The tunnel seemed to go on and on and on. Until the incline.
When you drive somewhere, you really don’t notice small inclines. Small inclines in a car are big inclines on foot. Holy hell. I trained by running literally at sea level. Flat, flat, flat. The incline was something I was not ready for, yet here it was. It was definitely a higher grade than I was used to. I walked that bad boy. I walked fast, but I walked.
Then I saw it.
The light at the end of the tunnel.
I decided to run out of the tunnel, so that’s what I did. I ran towards the brightness, with everything I had. I mustered my energy and kept going. I edged towards the light, made it out of that tunnel to the other side and then immediately got punched in the stomach.
What I didn’t know was that upon my exit, I was greeted by hundreds of firefighters in their dress blues, each one holding huge pictures of a first responder whose life was snuffed out on 9/11. I had no idea, and I was not ready to see this sight. They were thanking each and every one of us for running, and it was so overwhelming that my eyes swelled with tears, my throat began to close, and I was having a difficult time breathing. I walked to the water station, a few yards away, and just had to stop for a few minutes until I composed myself.
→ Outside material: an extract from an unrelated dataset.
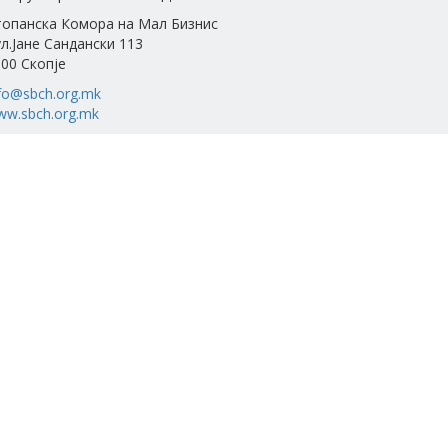
топанска Комора на Мал Бизнис
л.Јане Сандански 113
00 Скопје
fo@sbch.org.mk
ww.sbch.org.mk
You see, 9/11 is a day of infamy for the entire world, but even more so for a New Yorker, and the connectedness is even stronger for a Staten Islander. 274 Staten Islanders died that day, many of them firefighters and police officers. I taught at a school on Staten Island’s South Shore since 1997. Many of my students had parents who were firefighters, police officers, and sanitation workers. Blue collar, salt of the earth families, whose lives were forever changed that day. I taught 2 students who lost parents; there were 4 in total in my school. I think of them often, still. Colleagues lost loved ones; brothers, uncles, cousins. My ex-boyfriend lost his brother. A fellow student from my freshman year of high school perished. A current friend of mine lost her husband, leaving her with an infant to raise alone.
Everyone knew someone.
Seeing those pictures, the lives taken, murdered, was a feeling I find hard to put into words. It literally took my breath away. No matter how much time has passed, it will always feel like yesterday. I remember every second every moment of September 11, 2001 clear as day.
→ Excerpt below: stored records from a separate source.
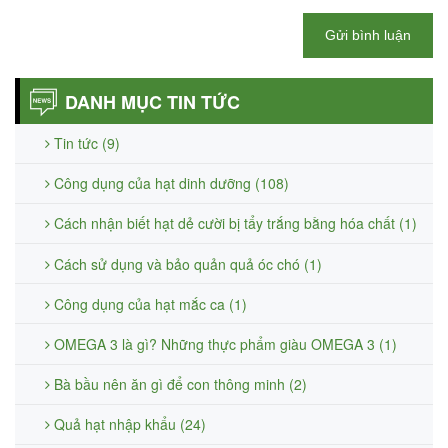
Gửi bình luận
DANH MỤC TIN TỨC
Tin tức (9)
Công dụng của hạt dinh dưỡng (108)
Cách nhận biết hạt dẻ cười bị tẩy trắng bằng hóa chất (1)
Cách sử dụng và bảo quản quả óc chó (1)
Công dụng của hạt mắc ca (1)
OMEGA 3 là gì? Những thực phẩm giàu OMEGA 3 (1)
Bà bầu nên ăn gì để con thông minh (2)
Quả hạt nhập khẩu (24)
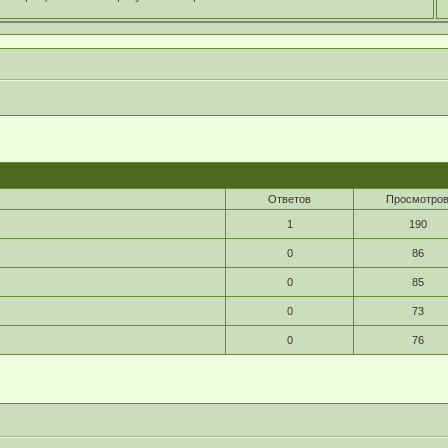
Ответов
Просмотро
1
190
0
86
0
85
0
73
0
76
So, for all of the worries I had, I wish I had known about what was to greet me at the exit of the tunnel, if only to be a bit more mentally prepared.
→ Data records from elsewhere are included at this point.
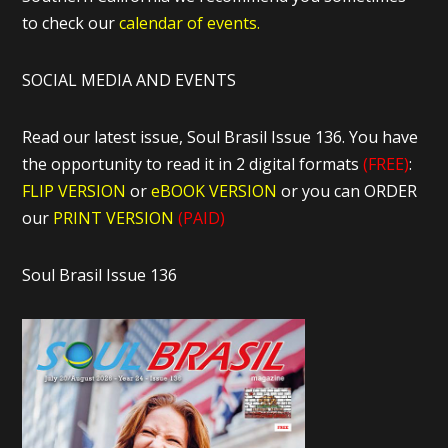
to check our
calendar of events.
SOCIAL MEDIA AND EVENTS
Read our latest issue, Soul Brasil Issue 136. You have
the opportunity to read it in 2 digital formats
(FREE)
:
FLIP VERSION
or
eBOOK VERSION
or you can ORDER
our
PRINT VERSION
(PAID)
Soul Brasil Issue 136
After pulling my shit together, I continued to run. The streets were lined with hundreds of spectators, from firefighters to students to people holding signs. I realized I still had about a mile and a half to go. I ran up West Street, cutting over to the Battery Park Esplanade. I was slowing down, but there were cheerleaders cheering and bands playing, and they actually spurred me on. As I neared the finish line, I saw Tish yelling at me to finish, and that’s what I did. I crossed that finish line and I was incredibly proud of myself.
I learned a lot from this first race. I appreciated the bib with the chip, because I was able to be ahead of 90% of other people, making it easier to finish first and exit first. Turns out, I did care about my time. I finished the race in 46 minutes, so I ran a 13:14 mile, even with my stopping for water and to regain my ability to breathe. I know what greets me upon exiting the tunnel, and making me better prepared for the next time.
And I know I can finish, because I am a runner.
And that was the beginning of the seismic shift from worrying about the number on a scale to measuring my worth through accomplishments of the more athletic variety. It began with the little rumble of a 5k, but there was more over the horizon, and into my future.
What a difference the next year would make.